PRO FORMA ADJUSTMENTS FOR THE UNAUDITED PRO FORMA CONDENSED CONSOLIDATED
STATEMENT OF OPERATIONS FOR THE THREE MONTHS ENDED MARCH 31, 1996 ARE AS
FOLLOWS:

(n)  Reflects the reduction of revenues for an intercompany management fee
     charged by DCP to IHCS.

<PAGE>   7


(o) Represents the net increase to amortization for the cost over the fair
    value of the net assets acquired over a period of forty years.

(p) Reflects the reduction of general and administrative expense ($968) for an
    intercompany management fee charged by DCP to IHCS and ($248) for
    consulting costs incurred by DCP under various contractual arrangements
    with related entities of DCP which were terminated upon the Company's
    purchase of DCP.

(q) Represents the increase to interest costs resulting from additional debt of
    $38,000 with interest at 10% associated with the financing of the
    acquisition of DCP.

(r) Reflects the applicable income tax effects of adjustments.

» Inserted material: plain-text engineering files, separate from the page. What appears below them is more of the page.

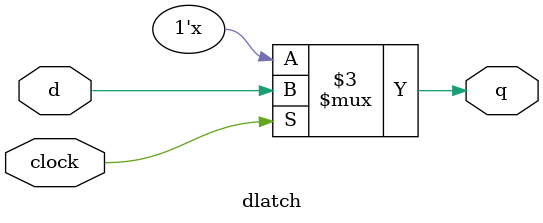
<source format=v>
module dlatch (
    clock, d, q
);
    input clock, d;
    output q;
    reg q;

    always @(clock or d) begin
        if(clock)  
            q = d;
    end
    
endmodule
</source>
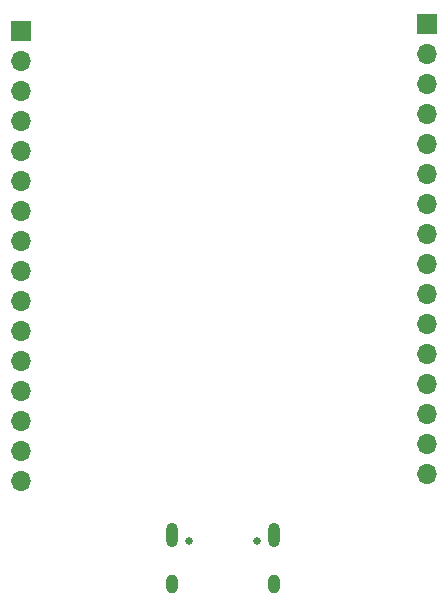
<source format=gbr>
%TF.GenerationSoftware,KiCad,Pcbnew,8.0.1*%
%TF.CreationDate,2024-05-10T21:43:51+08:00*%
%TF.ProjectId,ESP32wroom,45535033-3277-4726-9f6f-6d2e6b696361,rev?*%
%TF.SameCoordinates,Original*%
%TF.FileFunction,Soldermask,Bot*%
%TF.FilePolarity,Negative*%
%FSLAX46Y46*%
G04 Gerber Fmt 4.6, Leading zero omitted, Abs format (unit mm)*
G04 Created by KiCad (PCBNEW 8.0.1) date 2024-05-10 21:43:51*
%MOMM*%
%LPD*%
G01*
G04 APERTURE LIST*
%ADD10R,1.700000X1.700000*%
%ADD11O,1.700000X1.700000*%
%ADD12C,0.650000*%
%ADD13O,1.000000X2.100000*%
%ADD14O,1.000000X1.600000*%
G04 APERTURE END LIST*
D10*
%TO.C,J3*%
X204000000Y-80120000D03*
D11*
X204000000Y-82660000D03*
X204000000Y-85200000D03*
X204000000Y-87740000D03*
X204000000Y-90280000D03*
X204000000Y-92820000D03*
X204000000Y-95360000D03*
X204000000Y-97900000D03*
X204000000Y-100440000D03*
X204000000Y-102980000D03*
X204000000Y-105520000D03*
X204000000Y-108060000D03*
X204000000Y-110600000D03*
X204000000Y-113140000D03*
X204000000Y-115680000D03*
X204000000Y-118220000D03*
%TD*%
D12*
%TO.C,J2*%
X183810000Y-123900000D03*
X189590000Y-123900000D03*
D13*
X182380000Y-123370000D03*
D14*
X182380000Y-127550000D03*
D13*
X191020000Y-123370000D03*
D14*
X191020000Y-127550000D03*
%TD*%
D10*
%TO.C,J1*%
X169600000Y-80700000D03*
D11*
X169600000Y-83240000D03*
X169600000Y-85780000D03*
X169600000Y-88320000D03*
X169600000Y-90860000D03*
X169600000Y-93400000D03*
X169600000Y-95940000D03*
X169600000Y-98480000D03*
X169600000Y-101020000D03*
X169600000Y-103560000D03*
X169600000Y-106100000D03*
X169600000Y-108640000D03*
X169600000Y-111180000D03*
X169600000Y-113720000D03*
X169600000Y-116260000D03*
X169600000Y-118800000D03*
%TD*%
M02*

</source>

PRO FORMA ADJUSTMENTS FOR THE UNAUDITED CONDENSED CONSOLIDATED BALANCE SHEET AT
MARCH 31, 1996 ARE AS FOLLOWS:

(s) Reflects historical financial position of the Company, DCP, and IHCS at
    March 31, 1996.

(t) Reflects assumed adjustment based upon a preliminary purchase price
    allocation for the Dental Care Plus acquisition, including borrowings on the
    Company's credit facility, the allocation of the purchase price over the
    fair values of the net assets acquired and the elimination of Dental Care
    Plus' stockholders' equity.

NOTE:    THE USE OF INITIAL PUBLIC OFFERING PROCEEDS TO REPAY OUTSTANDING
         INDEBTEDNESS RESULTED IN AN IMMEDIATE WRITE-OFF OF $803 ($498 NET OF
         TAX) REPRESENTING UNAMORTIZED LOAN FEES EXISTING AT JUNE 1, 1995.